Proof: Form the matrix W = \left[\begin{matrix}0 & A \\ A^* & 0\end{matrix}\right] which is Hermitian. The spectral theorem gives an EVD, and if you look carefully you get the compact SVD: W = \left[\begin{matrix} U_r & U_r \\ V_r & -V_r \end{matrix}\right] \left[\begin{matrix} \sigma_1 & & & & & &\\ & \sigma_2 & & & & &\\ & & \ddots & & & &\\ & & & \sigma_r & & &\\ & & & & -\sigma_1 & & \\ & & & & & \ddots & \\ & & & & & & -\sigma_r\\ \end{matrix}\right] \left[\begin{matrix} U_r & U_r \\ V_r & -V_r \end{matrix}\right]^*.

Singular values have a nice property: we have for any singular value \sigma and left singular vector u and right singular value v, Av = \sigma u and A^*v = \sigma v; thus u, v are eigenvalues of AA^* and A^*A respectively.

#### Applications

We can read off many important quantities/spaces from the SVD. Let A = U \Sigma V^* be a SVD, with only r nonzero singular values.

• The rank is the number of nonzero singular values.
• The absolute value of the determinant is the product of the singular values.
• The two norm is the maximum singular value.
• Set \sigma = (\sigma_1, \dots, \sigma_n); then the Frobenius norm of A is \| \sigma \|_2, and we call the general case of this the Schatten norm, e.g. \| A \|_{S, p} = \| \sigma \|_p; the case of p = 1 is also called the nuclear norm.
• The Ky Fan (p, k) norm for an integer 1 \leq k \leq \infty is \| A \|_{S, p, k} = \left( \sum_{i=1}^p \sigma_i^p \right)^{1/p}.
• The kernel of A = U \Sigma V^* is spanned by v_{r+1}, \dots, v_n.
• The image of A is u_1, \dots, u_r.
• The kernel of A^T (this is the cokernel) is spanned by v_{1, \dots, v_r}.
• The image of A^T is spanned by u_{r+1}, \dots, u_m.

You can also solve fundamental problems. For example, if you consider the linear system Ax = b, it might not have exactly one solution, so we can translate this into the least squares system \min_{x \in \mathbb{R}^n} \| Ax - b \|_2^2; this still might not have a unique solution when A is singular, so we consider the minimum norm least squares problem: \min \{ \| x \|_2 \mid x \in \mathop{\mathrm{argmin}}\| A_x - b \|_2 \}.
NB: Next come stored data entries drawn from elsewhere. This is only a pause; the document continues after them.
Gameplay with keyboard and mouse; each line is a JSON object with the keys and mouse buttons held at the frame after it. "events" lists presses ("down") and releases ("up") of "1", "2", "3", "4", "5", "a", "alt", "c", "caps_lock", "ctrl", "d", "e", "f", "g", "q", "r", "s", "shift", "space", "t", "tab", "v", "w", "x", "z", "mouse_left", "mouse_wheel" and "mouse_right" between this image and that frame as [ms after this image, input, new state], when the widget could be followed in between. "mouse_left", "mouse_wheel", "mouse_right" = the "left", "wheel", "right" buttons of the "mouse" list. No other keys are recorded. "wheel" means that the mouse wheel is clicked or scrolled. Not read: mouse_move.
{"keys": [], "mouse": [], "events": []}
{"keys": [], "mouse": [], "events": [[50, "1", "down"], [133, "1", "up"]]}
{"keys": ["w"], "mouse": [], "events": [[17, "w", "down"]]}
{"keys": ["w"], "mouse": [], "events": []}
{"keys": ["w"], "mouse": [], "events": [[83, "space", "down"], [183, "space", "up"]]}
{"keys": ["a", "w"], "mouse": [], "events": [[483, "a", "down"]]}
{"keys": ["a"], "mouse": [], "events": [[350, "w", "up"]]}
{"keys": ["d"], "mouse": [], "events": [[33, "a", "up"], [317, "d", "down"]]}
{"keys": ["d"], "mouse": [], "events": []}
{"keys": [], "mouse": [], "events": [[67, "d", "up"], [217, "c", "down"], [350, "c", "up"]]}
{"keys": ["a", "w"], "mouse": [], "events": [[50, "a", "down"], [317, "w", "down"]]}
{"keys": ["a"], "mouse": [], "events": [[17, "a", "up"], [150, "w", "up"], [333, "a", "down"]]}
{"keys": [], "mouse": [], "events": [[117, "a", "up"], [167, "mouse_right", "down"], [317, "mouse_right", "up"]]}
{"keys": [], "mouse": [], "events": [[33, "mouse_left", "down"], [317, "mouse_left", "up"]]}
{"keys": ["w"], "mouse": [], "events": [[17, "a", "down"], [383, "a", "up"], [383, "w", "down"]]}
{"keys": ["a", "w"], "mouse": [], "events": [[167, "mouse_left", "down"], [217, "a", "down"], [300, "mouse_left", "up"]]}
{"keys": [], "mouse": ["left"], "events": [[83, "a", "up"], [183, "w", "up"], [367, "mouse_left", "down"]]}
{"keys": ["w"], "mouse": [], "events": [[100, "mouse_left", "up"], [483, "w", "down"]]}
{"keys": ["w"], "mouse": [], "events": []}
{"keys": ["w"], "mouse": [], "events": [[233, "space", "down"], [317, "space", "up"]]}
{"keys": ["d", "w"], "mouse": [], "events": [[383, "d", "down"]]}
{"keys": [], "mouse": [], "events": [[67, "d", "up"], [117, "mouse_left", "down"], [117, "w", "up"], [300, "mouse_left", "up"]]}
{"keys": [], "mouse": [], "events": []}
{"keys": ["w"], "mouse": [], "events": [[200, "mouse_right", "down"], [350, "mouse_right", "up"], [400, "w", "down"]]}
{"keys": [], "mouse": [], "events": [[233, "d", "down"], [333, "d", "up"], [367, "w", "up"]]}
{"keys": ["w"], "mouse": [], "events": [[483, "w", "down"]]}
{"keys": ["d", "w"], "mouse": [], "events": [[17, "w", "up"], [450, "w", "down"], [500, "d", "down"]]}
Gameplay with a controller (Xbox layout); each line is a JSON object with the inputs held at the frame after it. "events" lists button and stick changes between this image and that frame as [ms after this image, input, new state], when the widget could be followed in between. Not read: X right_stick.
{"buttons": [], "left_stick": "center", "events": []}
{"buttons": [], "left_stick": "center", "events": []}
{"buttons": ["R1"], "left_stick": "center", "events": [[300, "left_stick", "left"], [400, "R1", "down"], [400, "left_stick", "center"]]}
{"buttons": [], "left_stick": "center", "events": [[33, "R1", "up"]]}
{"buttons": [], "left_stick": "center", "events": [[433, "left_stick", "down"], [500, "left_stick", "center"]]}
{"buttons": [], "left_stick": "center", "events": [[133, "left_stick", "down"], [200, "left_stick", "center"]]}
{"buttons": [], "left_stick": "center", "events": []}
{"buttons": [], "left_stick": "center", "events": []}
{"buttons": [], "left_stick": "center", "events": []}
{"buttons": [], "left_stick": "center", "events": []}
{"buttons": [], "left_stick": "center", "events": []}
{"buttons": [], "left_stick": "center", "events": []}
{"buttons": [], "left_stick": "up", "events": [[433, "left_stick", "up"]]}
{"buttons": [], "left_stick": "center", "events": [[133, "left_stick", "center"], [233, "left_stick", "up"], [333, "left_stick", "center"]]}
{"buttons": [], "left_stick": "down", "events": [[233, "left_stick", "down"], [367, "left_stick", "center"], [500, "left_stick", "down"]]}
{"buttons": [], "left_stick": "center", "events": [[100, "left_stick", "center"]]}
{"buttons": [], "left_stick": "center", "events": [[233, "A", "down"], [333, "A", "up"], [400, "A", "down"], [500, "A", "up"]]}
SVD solves all of these simultaneously; set A = U \Sigma V^T; this means that we want \Sigma V^T x = U^T b; equivalently, we just need to solve \Sigma y = c, where b = Uc, x = Vy. But this is trivial since \Sigma is diagonal.

We could define the pseudoinverse of A to be A^+ to be the matrix A^+ that sends any b to the minimum norm least squares solution of Ax = b.

Prop: A^+ is just V \Sigma^{-1} U^*, where by \Sigma^{-1} is just gotten by flipping all the nonzero diagonal elements.

Proof: Clear.

Def: In general, the pseudoinverse or Moore-Penrose inverse of A \in K^{m \times n} is a matrix X \in K^{n \times m} that satisfies

• (AX)^{*} = AX,
• (XA)^* = XA,
• AXA = A,
• XAX = X.

Prop: The above gives a unique matrix and is in fact the same as A^+ from earlier.

Prop: There following statements are true.

• A^+A and AA^+ are not necessarily I.
• If A has full column rank A^+ = (A^*A)^{-1}A.
• If A has full row rank, A^+ = A^*(AA^*)^{-1}.